Brief: Using the data below, copy every line that contains the word "SessionConst".

--- --- ---

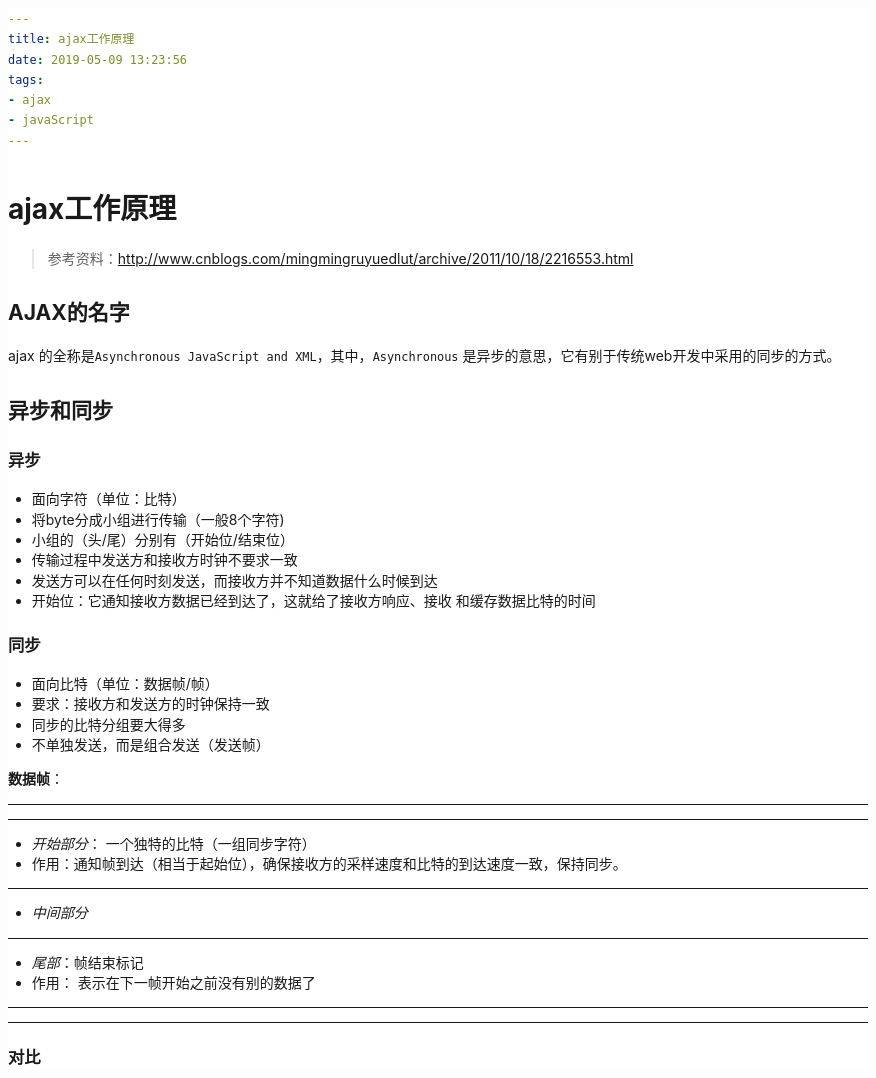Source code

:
 ```yaml
---
title: ajax工作原理
date: 2019-05-09 13:23:56
tags: 
- ajax 
- javaScript
---
```


# ajax工作原理
> 参考资料：http://www.cnblogs.com/mingmingruyuedlut/archive/2011/10/18/2216553.html

## AJAX的名字
ajax 的全称是`Asynchronous JavaScript and XML`，其中，`Asynchronous` 是异步的意思，它有别于传统web开发中采用的同步的方式。

## 异步和同步

### 异步
- 面向字符（单位：比特）
- 将byte分成小组进行传输（一般8个字符)
- 小组的（头/尾）分别有（开始位/结束位）
- 传输过程中发送方和接收方时钟不要求一致
- 发送方可以在任何时刻发送，而接收方并不知道数据什么时候到达
- 开始位：它通知接收方数据已经到达了，这就给了接收方响应、接收 和缓存数据比特的时间

### 同步
- 面向比特（单位：数据帧/帧）
- 要求：接收方和发送方的时钟保持一致
- 同步的比特分组要大得多
- 不单独发送，而是组合发送（发送帧）

**数据帧**：

---
---
- *开始部分*： 一个独特的比特（一组同步字符）
- 作用：通知帧到达（相当于起始位），确保接收方的采样速度和比特的到达速度一致，保持同步。
---
- *中间部分*
---
- *尾部*：帧结束标记
- 作用： 表示在下一帧开始之前没有别的数据了
---
---

### 对比
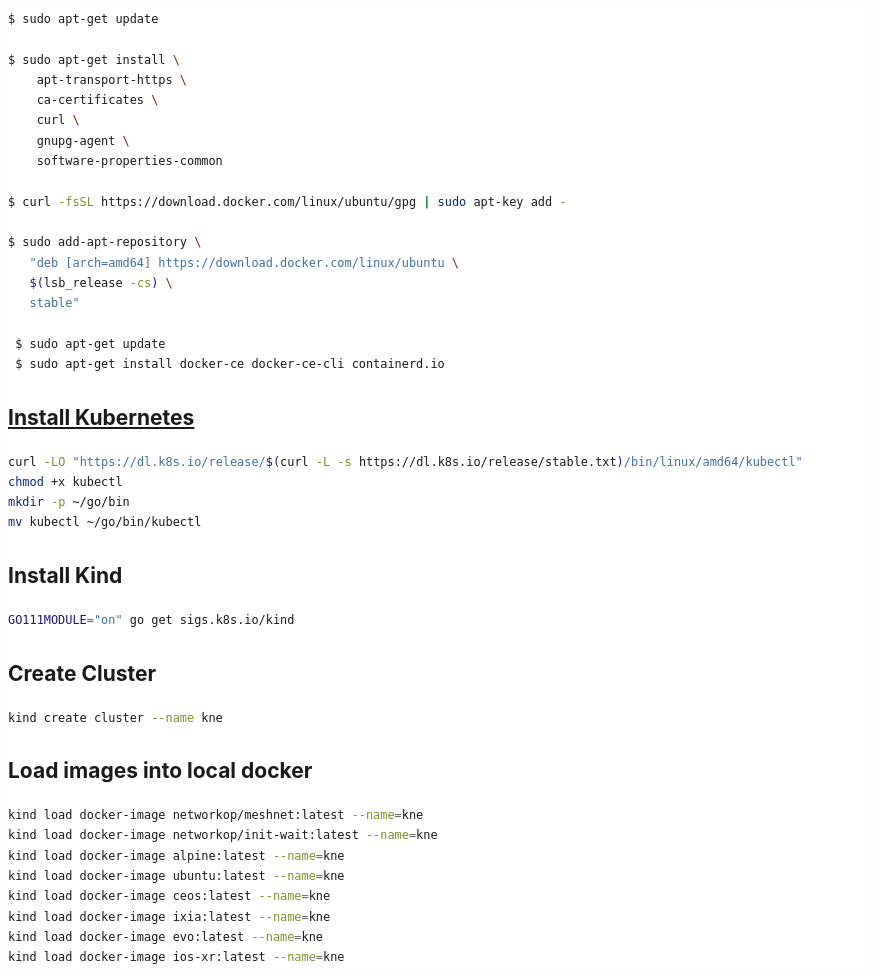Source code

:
 ```bash
$ sudo apt-get update

$ sudo apt-get install \
    apt-transport-https \
    ca-certificates \
    curl \
    gnupg-agent \
    software-properties-common

$ curl -fsSL https://download.docker.com/linux/ubuntu/gpg | sudo apt-key add -

$ sudo add-apt-repository \
   "deb [arch=amd64] https://download.docker.com/linux/ubuntu \
   $(lsb_release -cs) \
   stable"

 $ sudo apt-get update
 $ sudo apt-get install docker-ce docker-ce-cli containerd.io
```

## [Install Kubernetes](https://kubernetes.io/docs/tasks/tools/install-kubectl-linux/#install-kubectl-on-linux)

```bash
curl -LO "https://dl.k8s.io/release/$(curl -L -s https://dl.k8s.io/release/stable.txt)/bin/linux/amd64/kubectl"
chmod +x kubectl
mkdir -p ~/go/bin
mv kubectl ~/go/bin/kubectl
```

## Install Kind

```bash
GO111MODULE="on" go get sigs.k8s.io/kind
```

## Create Cluster

```bash
kind create cluster --name kne
```

## Load images into local docker

```bash
kind load docker-image networkop/meshnet:latest --name=kne
kind load docker-image networkop/init-wait:latest --name=kne
kind load docker-image alpine:latest --name=kne
kind load docker-image ubuntu:latest --name=kne
kind load docker-image ceos:latest --name=kne
kind load docker-image ixia:latest --name=kne
kind load docker-image evo:latest --name=kne
kind load docker-image ios-xr:latest --name=kne
```
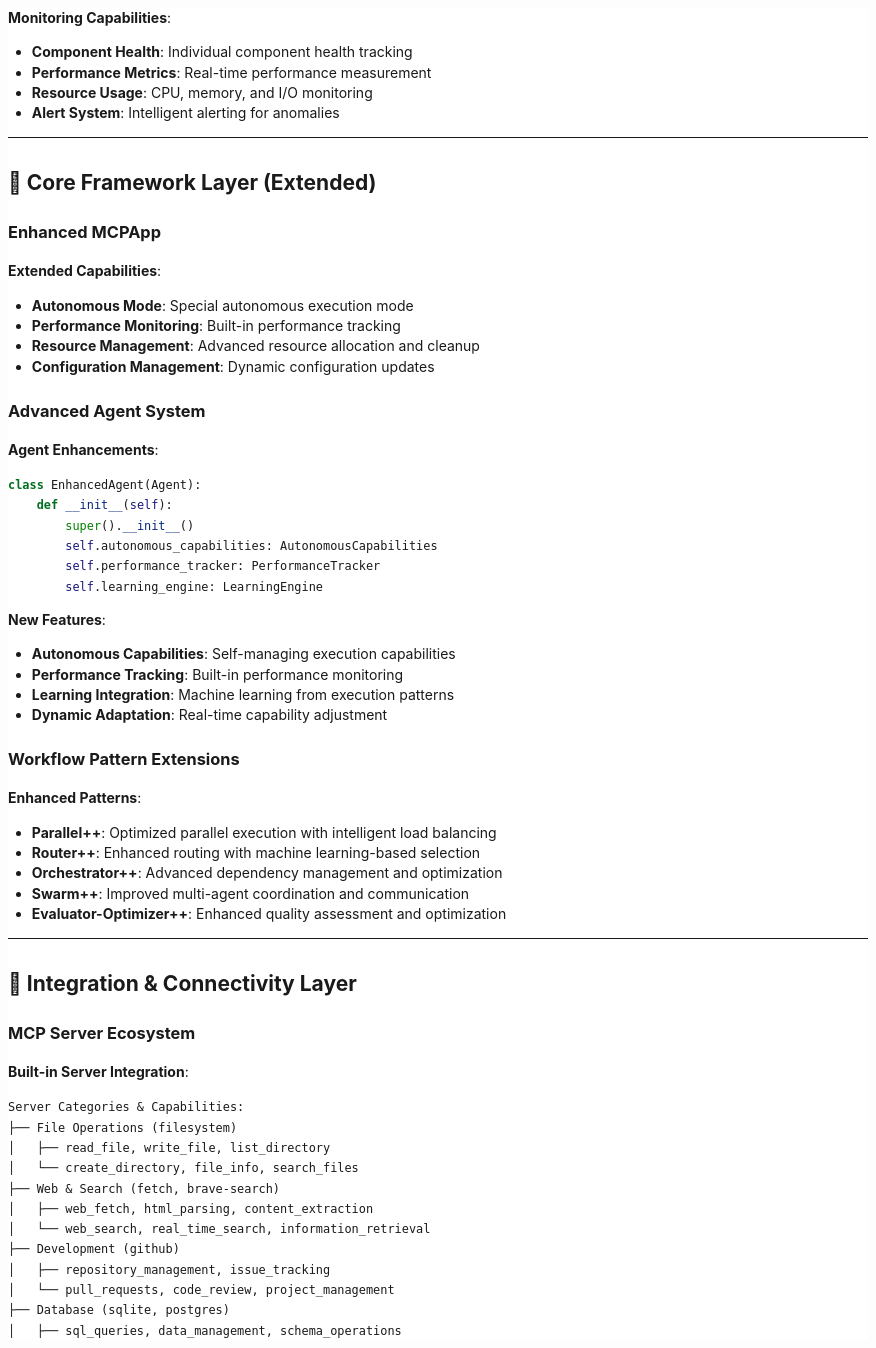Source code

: **Monitoring Capabilities**:
- **Component Health**: Individual component health tracking
- **Performance Metrics**: Real-time performance measurement
- **Resource Usage**: CPU, memory, and I/O monitoring
- **Alert System**: Intelligent alerting for anomalies

---

## 🔧 **Core Framework Layer (Extended)**

### **Enhanced MCPApp**

**Extended Capabilities**:
- **Autonomous Mode**: Special autonomous execution mode
- **Performance Monitoring**: Built-in performance tracking
- **Resource Management**: Advanced resource allocation and cleanup
- **Configuration Management**: Dynamic configuration updates

### **Advanced Agent System**

**Agent Enhancements**:
```python
class EnhancedAgent(Agent):
    def __init__(self):
        super().__init__()
        self.autonomous_capabilities: AutonomousCapabilities
        self.performance_tracker: PerformanceTracker
        self.learning_engine: LearningEngine
```

**New Features**:
- **Autonomous Capabilities**: Self-managing execution capabilities
- **Performance Tracking**: Built-in performance monitoring
- **Learning Integration**: Machine learning from execution patterns
- **Dynamic Adaptation**: Real-time capability adjustment

### **Workflow Pattern Extensions**

**Enhanced Patterns**:
- **Parallel++**: Optimized parallel execution with intelligent load balancing
- **Router++**: Enhanced routing with machine learning-based selection
- **Orchestrator++**: Advanced dependency management and optimization
- **Swarm++**: Improved multi-agent coordination and communication
- **Evaluator-Optimizer++**: Enhanced quality assessment and optimization

---

## 🔌 **Integration & Connectivity Layer**

### **MCP Server Ecosystem**

**Built-in Server Integration**:
```
Server Categories & Capabilities:
├── File Operations (filesystem)
│   ├── read_file, write_file, list_directory
│   └── create_directory, file_info, search_files
├── Web & Search (fetch, brave-search)  
│   ├── web_fetch, html_parsing, content_extraction
│   └── web_search, real_time_search, information_retrieval
├── Development (github)
│   ├── repository_management, issue_tracking
│   └── pull_requests, code_review, project_management
├── Database (sqlite, postgres)
│   ├── sql_queries, data_management, schema_operations
```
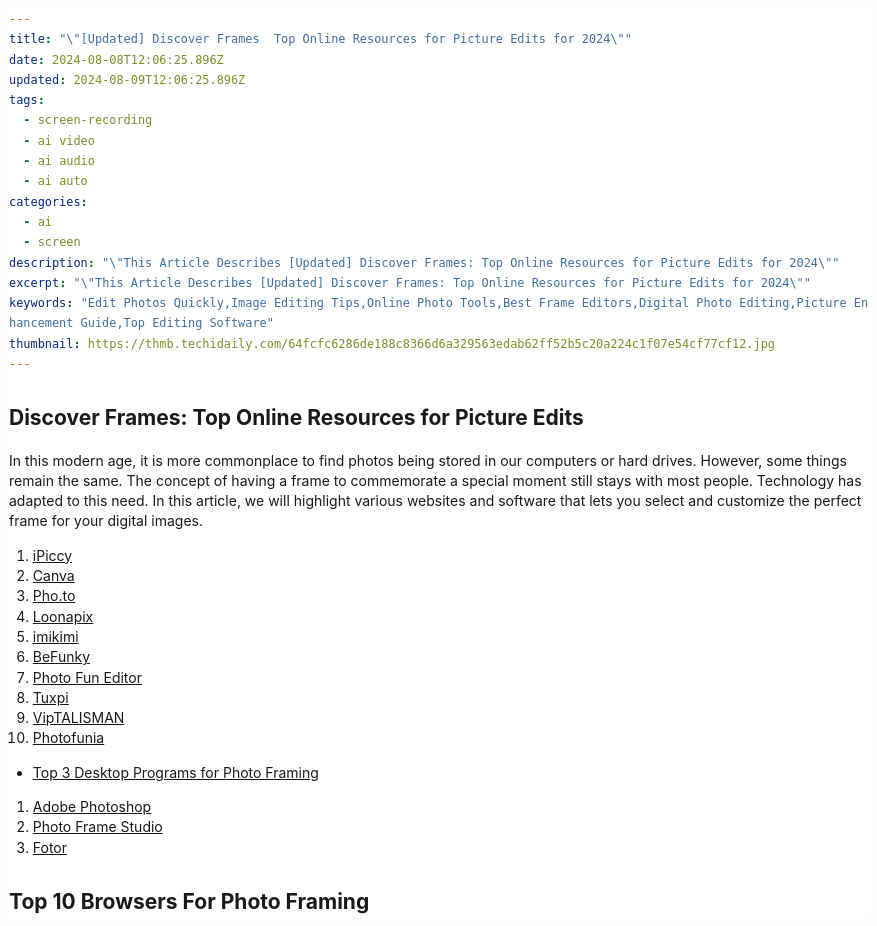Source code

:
 ```yaml
---
title: "\"[Updated] Discover Frames  Top Online Resources for Picture Edits for 2024\""
date: 2024-08-08T12:06:25.896Z
updated: 2024-08-09T12:06:25.896Z
tags: 
  - screen-recording
  - ai video
  - ai audio
  - ai auto
categories: 
  - ai
  - screen
description: "\"This Article Describes [Updated] Discover Frames: Top Online Resources for Picture Edits for 2024\""
excerpt: "\"This Article Describes [Updated] Discover Frames: Top Online Resources for Picture Edits for 2024\""
keywords: "Edit Photos Quickly,Image Editing Tips,Online Photo Tools,Best Frame Editors,Digital Photo Editing,Picture Enhancement Guide,Top Editing Software"
thumbnail: https://thmb.techidaily.com/64fcfc6286de188c8366d6a329563edab62ff52b5c20a224c1f07e54cf77cf12.jpg
---
```


## Discover Frames: Top Online Resources for Picture Edits

In this modern age, it is more commonplace to find photos being stored in our computers or hard drives. However, some things remain the same. The concept of having a frame to commemorate a special moment still stays with most people. Technology has adapted to this need. In this article, we will highlight various websites and software that lets you select and customize the perfect frame for your digital images.

1. [iPiccy](#part1-1)
2. [Canva](#part1-2)
3. [Pho.to](#part1-3)
4. [Loonapix](#part1-4)
5. [imikimi](#part1-5)
6. [BeFunky](#part1-6)
7. [Photo Fun Editor](#part1-7)
8. [Tuxpi](#part1-8)
9. [VipTALISMAN](#part1-9)
10. [Photofunia](#part1-10)

* [Top 3 Desktop Programs for Photo Framing](#part2)  

1. [Adobe Photoshop](#part2-1)  
2. [Photo Frame Studio](#part2-2)  
3. [Fotor](#part2-3)

## Top 10 Browsers For Photo Framing

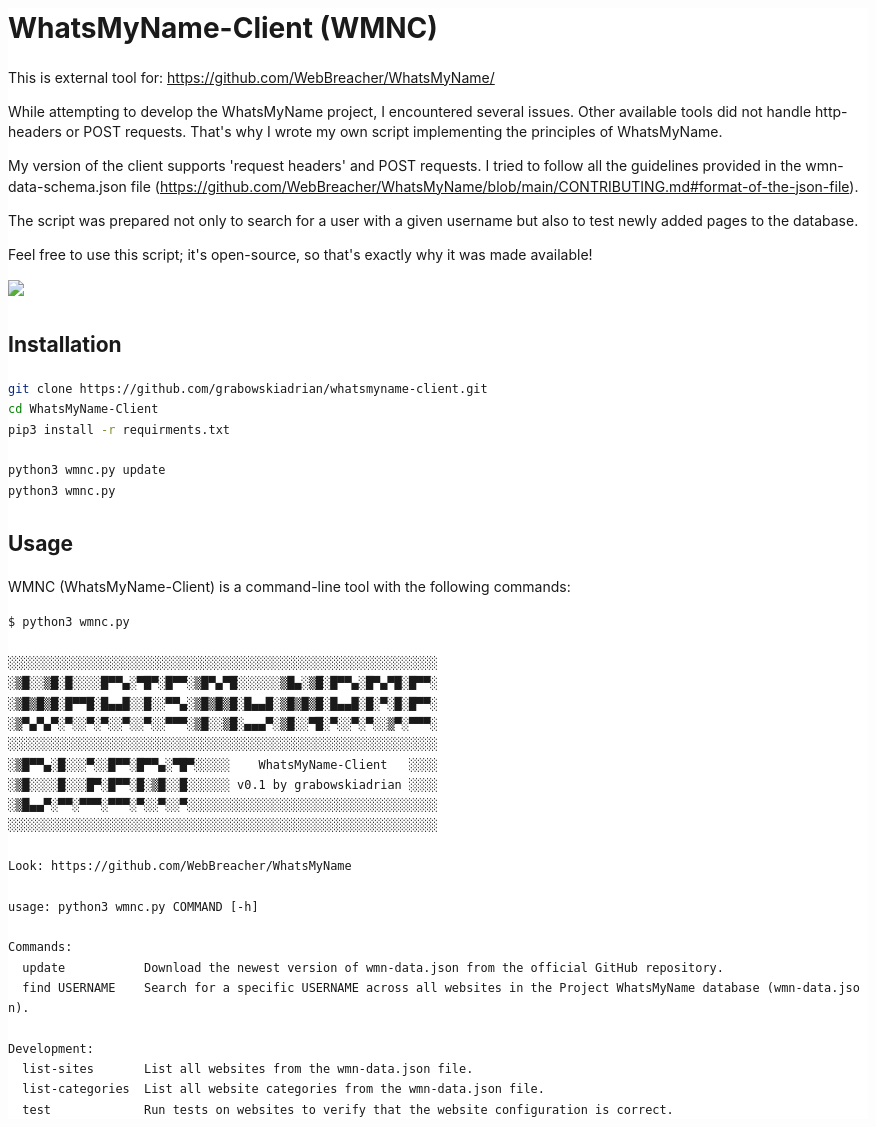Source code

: # WhatsMyName-Client (WMNC)

This is external tool for: https://github.com/WebBreacher/WhatsMyName/

While attempting to develop the WhatsMyName project, I encountered several issues. Other available tools did not handle http-headers or POST requests. That's why I wrote my own script implementing the principles of WhatsMyName.

My version of the client supports 'request headers' and POST requests. I tried to follow all the guidelines provided in the wmn-data-schema.json file (https://github.com/WebBreacher/WhatsMyName/blob/main/CONTRIBUTING.md#format-of-the-json-file).

The script was prepared not only to search for a user with a given username but also to test newly added pages to the database.

Feel free to use this script; it's open-source, so that's exactly why it was made available!

<img width="333" src="https://user-images.githubusercontent.com/104733166/189120786-f854c5f8-57df-408c-bf33-b8eda521572c.png">

## Installation

```bash
git clone https://github.com/grabowskiadrian/whatsmyname-client.git
cd WhatsMyName-Client
pip3 install -r requirments.txt

python3 wmnc.py update
python3 wmnc.py
```
## Usage

WMNC (WhatsMyName-Client) is a command-line tool with the following commands:


```
$ python3 wmnc.py

░░░░░░░░░░░░░░░░░░░░░░░░░░░░░░░░░░░░░░░░░░░░░░░░░░░░░░░░░░░░
░▒█░░▒█░█░░░░█▀▀▄░▀█▀░█▀▀░▒█▀▄▀█░░░░░░▒█▄░▒█░█▀▀▄░█▀▄▀█░█▀▀░
░▒█▒█▒█░█▀▀█░█▄▄█░░█░░▀▀▄░▒█▒█▒█░█▄▄█░▒█▒█▒█░█▄▄█░█░▀░█░█▀▀░
░▒▀▄▀▄▀░▀░░▀░▀░░▀░░▀░░▀▀▀░▒█░░▒█░▄▄▄▀░▒█░░▀█░▀░░▀░▀░░▒▀░▀▀▀░
░░░░░░░░░░░░░░░░░░░░░░░░░░░░░░░░░░░░░░░░░░░░░░░░░░░░░░░░░░░░
░▒█▀▀▄░█░░░▀░░█▀▀░█▀▀▄░▀█▀░░░░░    WhatsMyName-Client   ░░░░
░▒█░░░░█░░░█▀░█▀▀░█░▒█░░█░░░░░░ v0.1 by grabowskiadrian ░░░░
░▒█▄▄▀░▀▀░▀▀▀░▀▀▀░▀░░▀░░▀░░░░░░░░░░░░░░░░░░░░░░░░░░░░░░░░░░░
░░░░░░░░░░░░░░░░░░░░░░░░░░░░░░░░░░░░░░░░░░░░░░░░░░░░░░░░░░░░

Look: https://github.com/WebBreacher/WhatsMyName

usage: python3 wmnc.py COMMAND [-h]

Commands:
  update           Download the newest version of wmn-data.json from the official GitHub repository.
  find USERNAME    Search for a specific USERNAME across all websites in the Project WhatsMyName database (wmn-data.json).

Development:
  list-sites       List all websites from the wmn-data.json file.
  list-categories  List all website categories from the wmn-data.json file.
  test             Run tests on websites to verify that the website configuration is correct.
```
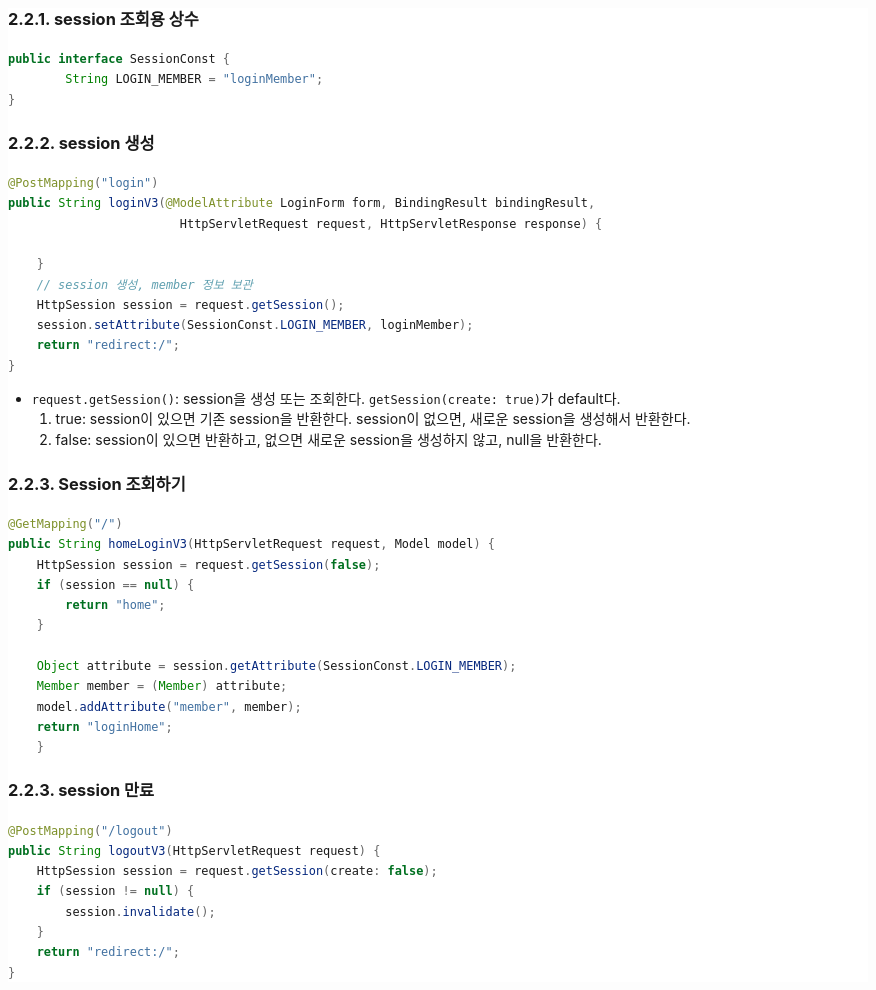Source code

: ### 2.2.1. session 조회용 상수
```java
public interface SessionConst {
		String LOGIN_MEMBER = "loginMember";
}
```
### 2.2.2. session 생성
```java
@PostMapping("login")
public String loginV3(@ModelAttribute LoginForm form, BindingResult bindingResult,
                        HttpServletRequest request, HttpServletResponse response) {
    
    }
    // session 생성, member 정보 보관
    HttpSession session = request.getSession();
    session.setAttribute(SessionConst.LOGIN_MEMBER, loginMember);
    return "redirect:/";
}
```

* `request.getSession()`: session을 생성 또는 조회한다. `getSession(create: true)`가 default다.
  1. true: session이 있으면 기존 session을 반환한다. session이 없으면, 새로운 session을 생성해서 반환한다.
  2. false: session이 있으면 반환하고, 없으면 새로운 session을 생성하지 않고, null을 반환한다.

### 2.2.3. Session 조회하기
```java
@GetMapping("/")
public String homeLoginV3(HttpServletRequest request, Model model) {
    HttpSession session = request.getSession(false);
    if (session == null) {
        return "home";
    }

    Object attribute = session.getAttribute(SessionConst.LOGIN_MEMBER);
    Member member = (Member) attribute;
    model.addAttribute("member", member);
    return "loginHome";
    }
```

### 2.2.3. session 만료

```java
@PostMapping("/logout")
public String logoutV3(HttpServletRequest request) {
    HttpSession session = request.getSession(create: false);
    if (session != null) {
        session.invalidate();
    }
    return "redirect:/";
}
```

--- --- ---

Answer area:
public interface SessionConst {
    session.setAttribute(SessionConst.LOGIN_MEMBER, loginMember);
    Object attribute = session.getAttribute(SessionConst.LOGIN_MEMBER);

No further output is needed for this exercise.